Justin McCullough

Experiential Learning

Agroecology Internship 2003

Written as a Journal for a day combining many days in one.

Another morning starting out at 5:30. As I stepped outside the house I could see the early rays of the sun peeking through the early morning fog hanging over the mountains off to the east. Rob and I, with fog in our brains, made our way to the old truck to go up to the main barn to start feeding the goats. We went up the road and past the hay fields, the scent of fresh cut alfalfa lingers in the air and after all the heat yesterday it was no surprise it was ready today. We gave the goats there dry hay and were waiting for Preston to finishing giving grain when I heard him call me over to grab a goat the needs treated and to put it in a hospital pen. I gave the goat the treatment he prescribed and it felt good to see it up and moving around when I went and checked on him this evening. After breakfast we fueled up all the tractors, and greased all of the implements that we used today. We filled the twine box on the square baler with sisal twine and wondered how much would be left in there when the day was done. When the dew came off the fields we headed out to rake.

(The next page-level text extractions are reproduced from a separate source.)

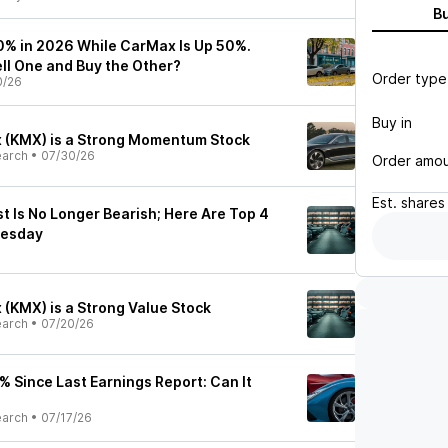
B
% in 2026 While CarMax Is Up 50%.
ell One and Buy the Other?
Order type
0/26
Buy in
 (KMX) is a Strong Momentum Stock
earch
•
07/30/26
Order amo
Est.
shares
t Is No Longer Bearish; Here Are Top 4
nesday
(KMX) is a Strong Value Stock
earch
•
07/20/26
 Since Last Earnings Report: Can It
earch
•
07/17/26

A plume of smoke puffed out of the 686 International when I fired it up, as I headed out to the field I passed a car full of young boys and saw them all watching me, and I remembered when I was like that wishing I could do exactly what I am doing now. I started out across the field rolling over the second cut hay and there wasn’t much green stuff coming up from the bottom so I new this hay would be ready early in the afternoon and we wouldn’t have to race against time to get the hay up. At 2:00 the tractor fired up the baler and Carson started on the 20 acres of second cut alfalfa hay. I climbed into the barn with the unloading crew and Rob went out to get our first load of square bales. Ten loads later we were done and I was high up off the barn floor, I climbed down the elevator tired but satisfied as I looked back at the pile of hay that I helped to make, and that had been laying on the field only a few hours before. We went and did the afternoon feeding and I checked on the little guy I treated this morning and it felt good to see him up and eating the fresh hay I gave him. I went to bed tired but happy, to have the opportunity to be doing what I am doing, happy too because it is supposed to rain tomorrow and we will get a little break.